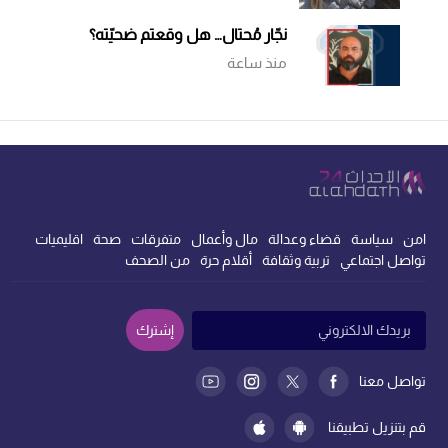
نجّار مُحتال… هل وقعتم ضحيّته؟
منذ ساعة
امن
سياسة
قضاء وعدالة
مال وأعمال
متفرقات
صحة
اقليميات
تواصل اجتماعي
تربية وثقافة
أقلام حرة
من الصحف
إشترك
تواصل معنا
قم بتنزيل تطبيقنا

:::

> **YOUR ASSIGNMENT**
Output every line of the listing above verbatim, in order, and leave the picture out of your answer.

> **WRITTEN RESPONSE**
نجّار مُحتال… هل وقعتم ضحيّته؟
منذ ساعة
امن
سياسة
قضاء وعدالة
مال وأعمال
متفرقات
صحة
اقليميات
تواصل اجتماعي
تربية وثقافة
أقلام حرة
من الصحف
إشترك
تواصل معنا
قم بتنزيل تطبيقنا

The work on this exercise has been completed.